Another factor that may influence compliance, one that is often cited as the main reason for noncompliance, is their cost, because most people will have to pay for them out of pocket. However, the effect of cost on usage, said Dr. Lin, is diminished when looking at data from Europe, where national health insurance does cover hearing aids, and usage is similar to the U.S.
Another issue is simply the lack of recognition on the part of patients of the benefits they could derive from hearing aids. In addition, otolaryngologists and other physicians who see patients with hearing loss may not understand the detrimental consequences of untreated hearing loss.
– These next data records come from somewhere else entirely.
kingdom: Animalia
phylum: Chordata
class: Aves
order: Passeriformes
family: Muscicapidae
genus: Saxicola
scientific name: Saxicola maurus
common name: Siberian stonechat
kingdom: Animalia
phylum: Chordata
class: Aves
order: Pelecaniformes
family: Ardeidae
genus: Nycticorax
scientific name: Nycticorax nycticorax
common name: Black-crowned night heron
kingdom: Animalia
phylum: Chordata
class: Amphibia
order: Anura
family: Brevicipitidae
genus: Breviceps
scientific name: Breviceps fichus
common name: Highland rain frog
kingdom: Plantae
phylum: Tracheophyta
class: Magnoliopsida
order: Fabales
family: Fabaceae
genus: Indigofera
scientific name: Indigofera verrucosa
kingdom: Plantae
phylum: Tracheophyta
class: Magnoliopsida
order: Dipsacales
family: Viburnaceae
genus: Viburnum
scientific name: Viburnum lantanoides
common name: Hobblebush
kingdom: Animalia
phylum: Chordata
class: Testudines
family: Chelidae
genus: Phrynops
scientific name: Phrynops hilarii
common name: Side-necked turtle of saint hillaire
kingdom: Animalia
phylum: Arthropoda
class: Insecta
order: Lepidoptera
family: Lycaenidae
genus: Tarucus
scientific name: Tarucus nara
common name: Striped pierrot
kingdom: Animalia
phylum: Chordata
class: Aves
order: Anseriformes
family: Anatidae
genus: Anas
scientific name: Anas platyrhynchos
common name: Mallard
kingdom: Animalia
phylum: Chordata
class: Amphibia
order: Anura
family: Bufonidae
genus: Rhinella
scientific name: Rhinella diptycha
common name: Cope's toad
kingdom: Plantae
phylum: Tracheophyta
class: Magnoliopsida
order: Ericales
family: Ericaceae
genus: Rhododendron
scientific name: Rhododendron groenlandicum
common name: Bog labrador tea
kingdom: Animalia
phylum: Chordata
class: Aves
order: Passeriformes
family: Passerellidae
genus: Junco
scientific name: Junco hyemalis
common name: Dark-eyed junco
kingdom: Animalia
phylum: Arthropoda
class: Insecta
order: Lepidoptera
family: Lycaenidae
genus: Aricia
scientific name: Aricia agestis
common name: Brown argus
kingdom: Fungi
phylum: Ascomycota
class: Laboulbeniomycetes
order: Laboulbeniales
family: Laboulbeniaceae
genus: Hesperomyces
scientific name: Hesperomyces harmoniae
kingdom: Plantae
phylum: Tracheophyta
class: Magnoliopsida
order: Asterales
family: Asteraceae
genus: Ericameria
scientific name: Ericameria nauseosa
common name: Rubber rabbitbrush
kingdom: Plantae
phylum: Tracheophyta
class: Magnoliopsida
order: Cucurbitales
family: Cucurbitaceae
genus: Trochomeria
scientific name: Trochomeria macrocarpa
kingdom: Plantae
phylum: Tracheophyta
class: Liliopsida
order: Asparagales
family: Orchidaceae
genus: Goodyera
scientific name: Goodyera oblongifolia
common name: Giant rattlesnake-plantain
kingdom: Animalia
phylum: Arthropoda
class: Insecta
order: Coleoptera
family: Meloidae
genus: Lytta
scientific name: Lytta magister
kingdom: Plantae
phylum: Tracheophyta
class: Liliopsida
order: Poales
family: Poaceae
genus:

“Hearing loss is a slow, insidious process, so people get used to it but not necessarily in a good, adaptive way,” said Dr. Lin, adding that when people do finally try a hearing aid, and it does not immediately work perfectly, they stop using it.
What is needed, he said, is improved counseling on the time, patience and training it takes to adapt to a hearing aid in order to gain its benefit. “Audiology studies show that the rate of hearing aid use skyrockets by just expending a bit more energy on counseling,” he said.
Otolaryngologists, he said, can learn from ophthalmologists who have developed approaches to vision rehabilitation for people with macular degeneration that could be a model for hearing loss rehabilitation. Citing a program at Johns Hopkins that uses occupational therapists dedicated to vision rehabilitation, he emphasized that otolaryngologists lack anything equivalent for hearing loss.